Harvey Weinstein Pays $7 Million for WWII Script About Gay Code Breaker

Harvey Weinstein Pays $7 Million for WWII Script About Gay Code Breaker

The Weinstein Company has agreed to pay a whopping $7 million for a script about the genius mathematician who led the secret British team that broke the Nazi’s Enigma Code, helping the Allies win World War II. The script is titled The Imitation Game

The amazing payout makes it one of the most expensive scripts ever bought and is the highest amount ever paid for a script at the European Film Market.

The script follows the life of Alan Turing, a mathematician, logician, cryptanalyst, and computer scientist, who was known most as the Brit who headed the Government Code and Cypher School (GC&CS) at Bletchley Park, the department that broke the Nazis’ secret war codes.
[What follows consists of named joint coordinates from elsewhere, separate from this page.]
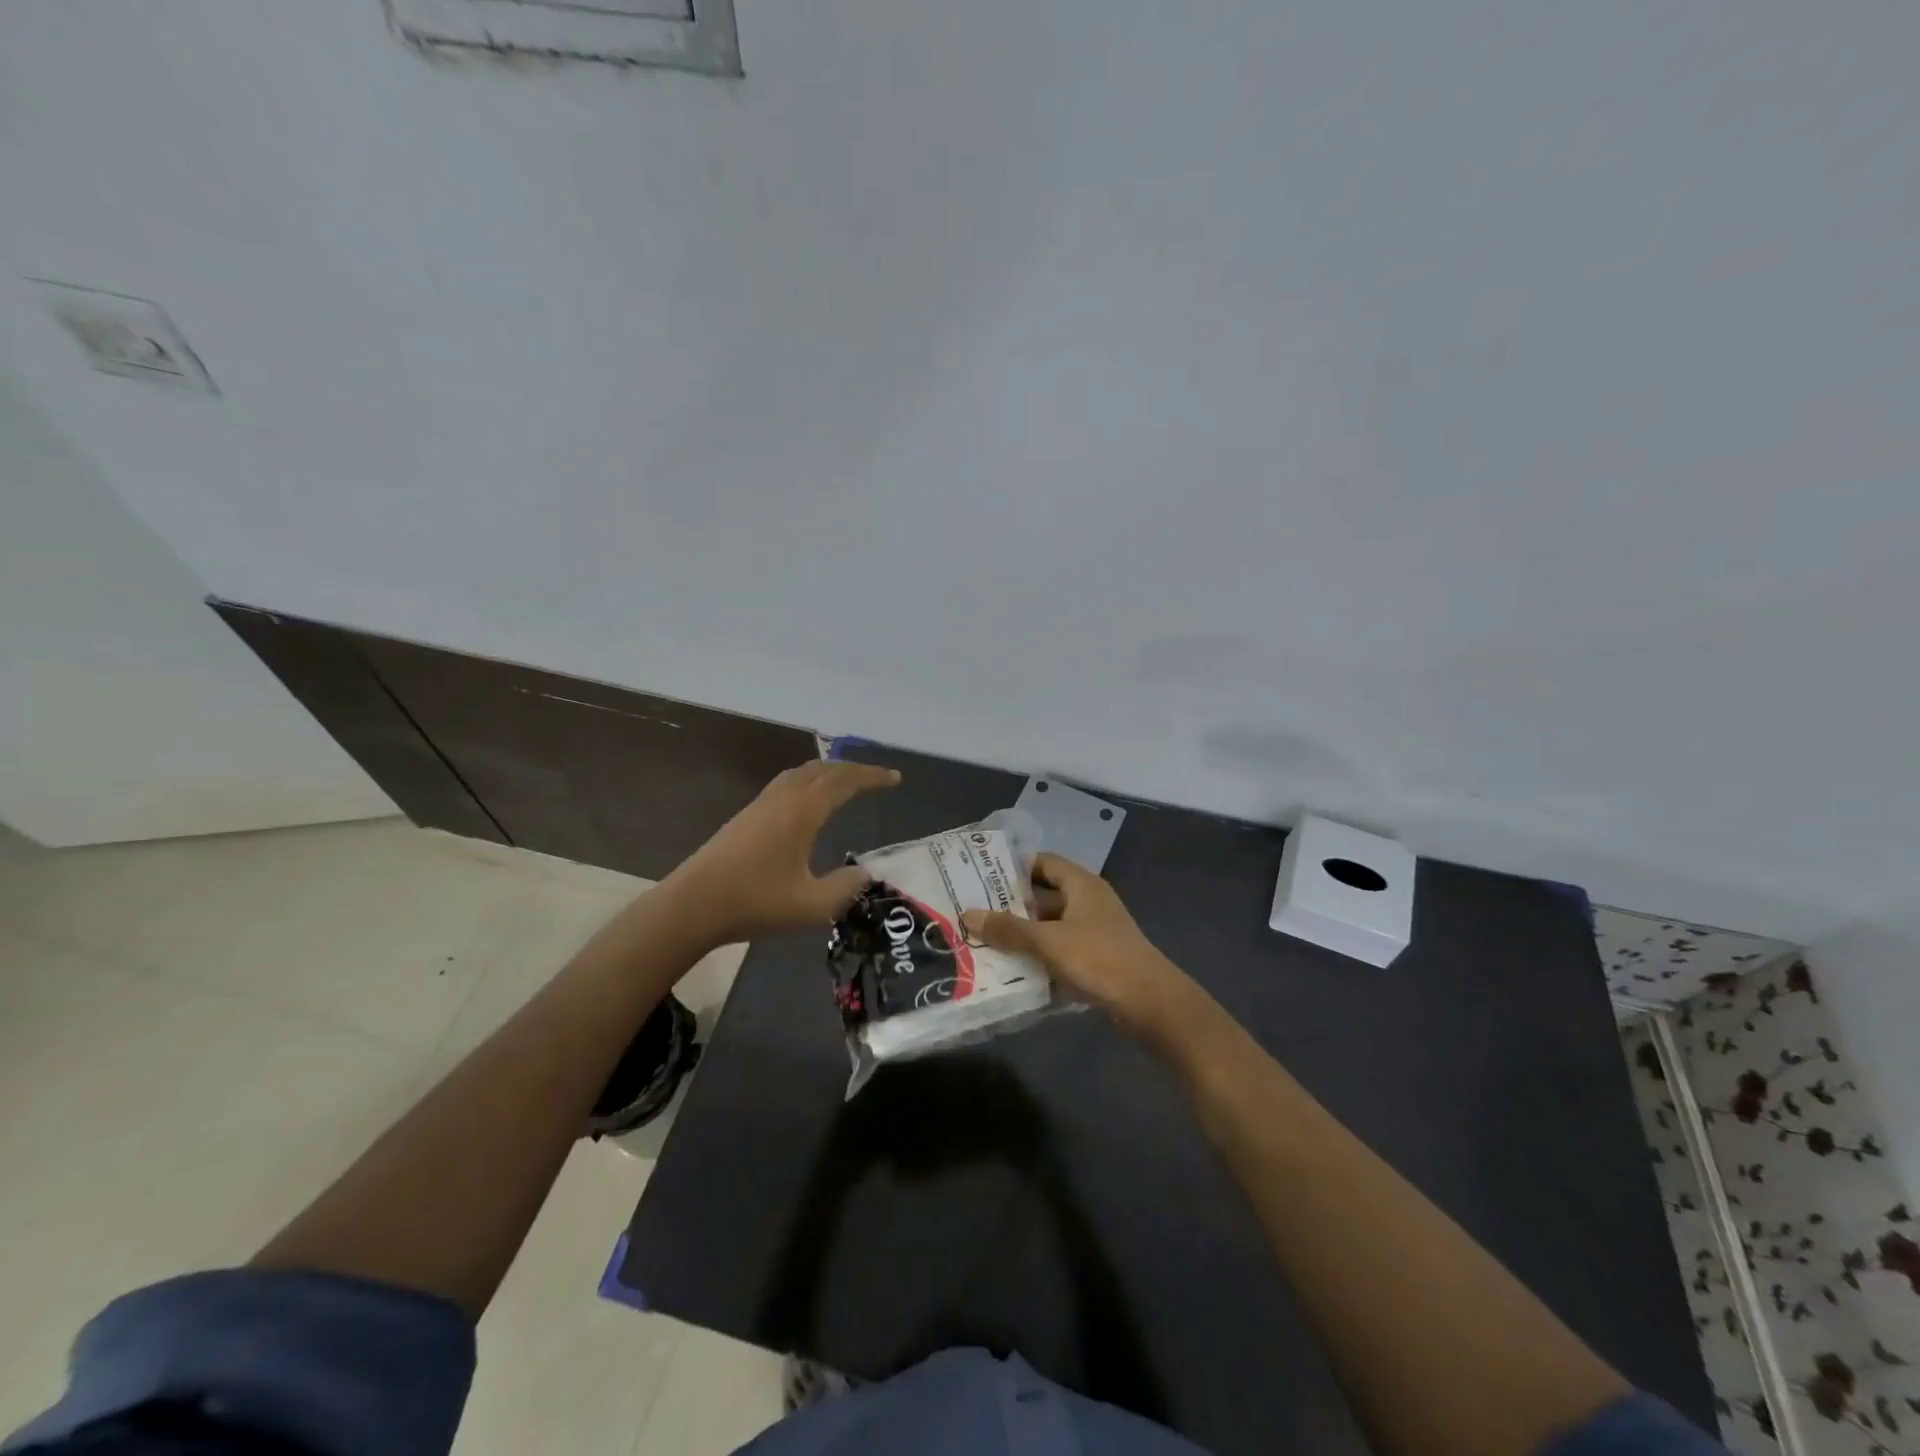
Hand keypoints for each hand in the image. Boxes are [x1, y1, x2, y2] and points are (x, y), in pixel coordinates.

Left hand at [665, 760, 900, 944]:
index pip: (845, 781)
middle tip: (877, 777)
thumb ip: (845, 887)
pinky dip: (809, 780)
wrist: (692, 905)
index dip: (872, 777)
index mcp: (803, 811)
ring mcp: (761, 804)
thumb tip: (866, 873)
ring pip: (802, 773)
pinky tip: (808, 800)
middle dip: (854, 769)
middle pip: (824, 769)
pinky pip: (787, 782)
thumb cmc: (755, 902)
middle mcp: (784, 798)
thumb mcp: (811, 905)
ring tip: (847, 781)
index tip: (896, 778)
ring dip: (829, 771)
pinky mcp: (746, 815)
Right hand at [962, 853, 1194, 1034]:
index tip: (980, 876)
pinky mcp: (1096, 958)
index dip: (1013, 867)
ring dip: (1023, 932)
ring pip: (1050, 925)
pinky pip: (1059, 948)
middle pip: (1044, 895)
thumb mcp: (1049, 942)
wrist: (1150, 1003)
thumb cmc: (1099, 959)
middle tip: (974, 910)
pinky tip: (1012, 967)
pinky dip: (1039, 954)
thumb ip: (1009, 929)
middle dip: (1012, 904)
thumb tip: (968, 915)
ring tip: (984, 939)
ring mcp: (1094, 930)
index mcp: (1081, 885)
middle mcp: (1088, 901)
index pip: (1042, 862)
He also was influential in creating the concept of the algorithm and theoretical computer science.

But despite his great service to his country and the world, for that matter, in 1952 Turing was prosecuted for the crime of homosexuality, accepted chemical castration as a punishment, and two years later committed suicide by cyanide.

The film is set to star Benedict Cumberbatch as Turing. Keira Knightly will also star.

Last year, Weinstein also paid out $7 million at the Toronto Film Festival for the U.S. rights to Can A Song Save Your Life?, also starring Knightly.

Big money paid for a spec script is not always a guarantee that a film will be a hit. Some of the highest script payouts in Hollywood history resulted in total flops. In 2006, for instance, $3 million  was paid out for the Steve Martin remake of The Pink Panther, a box office and critical bomb. In 2004, $4 million was paid for the script that led to the flop Eurotrip, a film that lost $7 million. And as far back as 1996, the script for The Long Kiss Goodnight, starring Geena Davis as an amnesiac CIA assassin, was awarded $4 million. That film that lost $32 million at the box office.